Chodzi o pewnego rodzaju drżenie/łamanie się głosu, kiedy z kimś rozmawiam. Wyczuwalna jest też ta lękliwość i brak pewności siebie nawet wtedy, kiedy wypowiadam pojedyncze słowa np. dzień dobry, dziękuje, do widzenia.
Czasami jak coś mówię to w takim tonie ofiary w stylu „Przepraszam, że żyję”.
W domu, kiedy rozmawiam z bliskimi też mi się to zdarza, zwłaszcza wtedy, kiedy mam obniżony nastrój.

Kolejna rzecz to częste niż zwykle przełykanie śliny w miejscach publicznych. Podobno jest to odruch na uczucie strachu. Kiedy stoję w kolejce – czy to w sklepie czy urzędzie lub wtedy kiedy mam gdzieś zadzwonić i oczekuje na zgłoszenie się osoby po drugiej stronie ,to co chwile ją przełykam.

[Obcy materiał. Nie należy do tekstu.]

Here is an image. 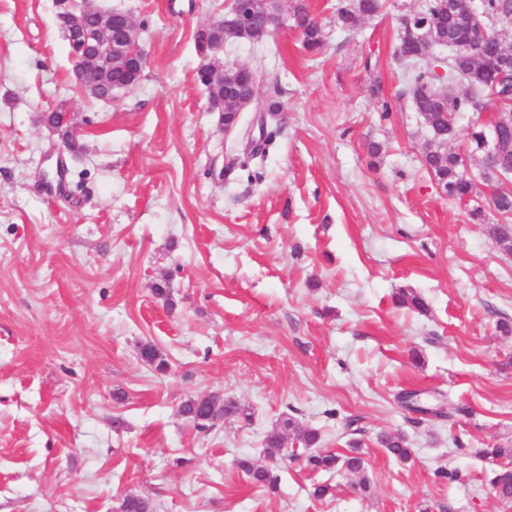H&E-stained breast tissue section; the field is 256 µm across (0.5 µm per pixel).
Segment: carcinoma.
I'll list each match as a JSON object with an SVG mask.
<instances>
[{"mask_svg":"<svg viewBox=\"0 0 512 512\" xmlns=\"http://www.w3.org/2000/svg\"><path fill=\"white\" fill-rule=\"evenodd\" d=\"M482 14L486 24L496 25L501 20H512V0H480ZM251 7L257 28H240L227 20L224 26L210 28V37L215 40L260 41L266 37L260 29L268 17L281 15L278 0H251ZM386 0H338L336 4V24L347 35L357 33L364 20L383 13ZM295 26L301 29L303 49L317 54L323 46V31L316 16L311 13L305 0H292L290 11ZM400 41L392 57V63L400 71L402 87L396 94V101L407 105L418 113L427 129V143L422 156L423 166L451 197L459 200L469 197L475 191V182L471 178L464 159L452 151L448 144L457 133L456 124L448 123V115H461L479 111L483 101L495 103L496 110L512 113V73L505 72L498 80H478L475 74L481 70H496L495 63L512 59V45L502 40L496 32L477 41L476 50L470 54H460L457 47L474 40L475 24L461 7L454 12L448 9V0H425L420 9L403 13L398 18ZM227 76L223 80L211 83L202 74L199 82L207 89H215L222 95L228 93L235 97H246L253 86L239 79L236 68H226ZM136 79V71L112 69L94 76L98 99H108L112 86L129 83ZM459 83L463 89L453 92L448 85ZM44 124L51 126L62 136H71V123L58 107L43 115ZM498 130L503 143L500 153L492 156L480 148L481 132L473 131L470 136L469 156L475 162L479 177L492 188L491 204L505 219L512 217V125L489 123ZM240 407L232 400L220 404L214 397L193 398L182 405L183 415L203 429L220 415L232 416L239 413ZM284 428L293 432L296 442L304 448L315 444L318 434L304 429L292 420L284 422ZM381 444L389 453L405 461L411 456V449L402 435H383ZM267 455L276 457L282 454V434L273 430L264 439ZM312 471L332 472L344 469L351 473H361L364 461L355 451L345 456L331 453L307 455L303 458ZM499 497L512 500V470H504L494 479ZM120 512H152L148 500L136 496H127Z\"/></svg>","mask_w":512,"mask_h":512,"instance_id":"1","label":"carcinoma"}]
</instances>
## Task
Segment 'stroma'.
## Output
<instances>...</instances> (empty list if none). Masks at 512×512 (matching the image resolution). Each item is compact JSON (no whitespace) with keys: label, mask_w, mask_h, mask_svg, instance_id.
<instances>
[{"label":"stroma","mask_w":512,"mask_h":512,"mask_svg":"<svg viewBox=\"0 0 512 512\" xmlns=\"http://www.w3.org/2000/svg\"><path fill=\"white\" fill-rule=\"evenodd\" d=\"M308 2L320 54L289 26L225 46L221 64L283 104L227 136L194 44L225 0H95L132 14L148 54L108 100L76 87L57 0H0V512H119L130 494L154 512H512L492 486L512 456L475 454L512 445L502 217L485 183L481 217L449 198L422 165L418 113L382 119L369 92L399 91L398 17L422 0H388L351 37L336 0ZM60 106L83 145L65 157L73 197L41 183L58 141L41 117ZM259 121L266 152L249 161ZM209 395L241 414L197 429L181 407ZM287 419L317 431L315 451H358L363 473L288 461V430L269 458Z\"/></svg>","instance_id":"stroma-1"}]
</instances>
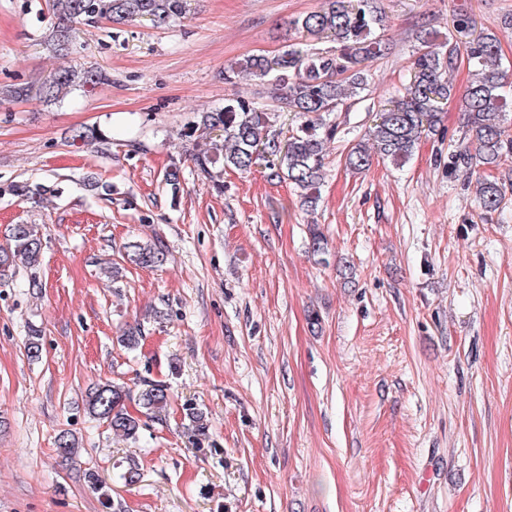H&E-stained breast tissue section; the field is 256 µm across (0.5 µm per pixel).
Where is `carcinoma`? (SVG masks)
Listing matches in <instances>:
<instances>
[{
	"mask_svg": "<svg viewBox=\"0 0 512 512\" xmlns=\"http://www.w3.org/2000/svg\"><path fill=\"white\" fill-rule=\"evenodd\" d=\"M183 10V0H52L55 51L62 55L69 52L71 31L77 24L144 18L162 26L180 17ZM382 21L378 0H356L354 4L351 0H323L319 9L295 19L293 25L309 38L328 39L333 46L321 49L292 44L276 57L248 55L224 71V81L230 84L270 86L279 108L296 113L300 123L285 137L283 129L275 125V114L266 108L243 97L225 100L223 108L201 113L190 128L191 133L209 139V147L193 155L200 174L213 178V168L220 162L247 172L263 161L270 179L289 181L304 205H315L324 177L326 144L336 136V125L326 116L366 89L364 64L386 50L380 35ZM418 40L422 48L411 63L404 92L381 106L369 141L353 147L346 163L363 170L375 154L396 166L404 165L422 135L436 131L443 106L455 98L448 72L465 62L475 70L477 80L460 99L465 131L448 152V170L499 166L512 156V78L500 69L498 37L490 32L461 44L451 37L435 44L426 32ZM105 81L107 75L101 70L78 73L60 69L41 83L38 92L17 86L8 91V96H34L49 103L60 99L76 83L95 87ZM215 132L223 137L221 149L211 140ZM476 184L480 217L486 220L503 211L507 195H512V183L506 185L480 174ZM7 191L40 204L58 189L21 181L10 184ZM41 253V235L34 226L15 224L10 229L9 244L0 247V271L19 263L34 266ZM126 259L146 268L162 263L165 254L159 244L134 241L128 245ZM127 399L125 387L106 381L90 389L87 407L114 434L135 441L142 428L141 419L128 411ZM138 405L146 415L166 412L170 406L169 387L160 381L144 384L138 393Z\"/></svg>",
	"mask_w": 512,
	"mask_h": 512,
	"instance_id": "1",
	"label": "carcinoma"
}]
</instances>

Wynika to między innymi z suchości, jaką odczuwam w gardle pod wpływem stresu, ale też, dlatego,żeby być gotowym na poprawne wypowiedzenie tych kilkunastu słów.
@up Też tak mam, że w sytuacjach stresowych zmienia się moja barwa głosu. Co prawda nie jest to bardzo znaczna zmiana, jednak ja odnoszę czasem wrażenie, że ludzie przebywający w moim otoczeniu są w stanie ją usłyszeć i przez to źle o mnie pomyśleć.
Wracając jeszcze to tych problemów z precyzyjnym formułowaniem swoich myśli słowami.Mam tak też wtedy, kiedy dominuje sama emocjonalna chęć wyrażenia siebie, kiedy komuś coś opowiadam. Za bardzo chyba skupiam się na tym co chce powiedzieć czy napisać.Wtedy zaczynam się denerwować, mam uderzenia gorąca , pocę się i jeszcze bardziej plącze mi się język.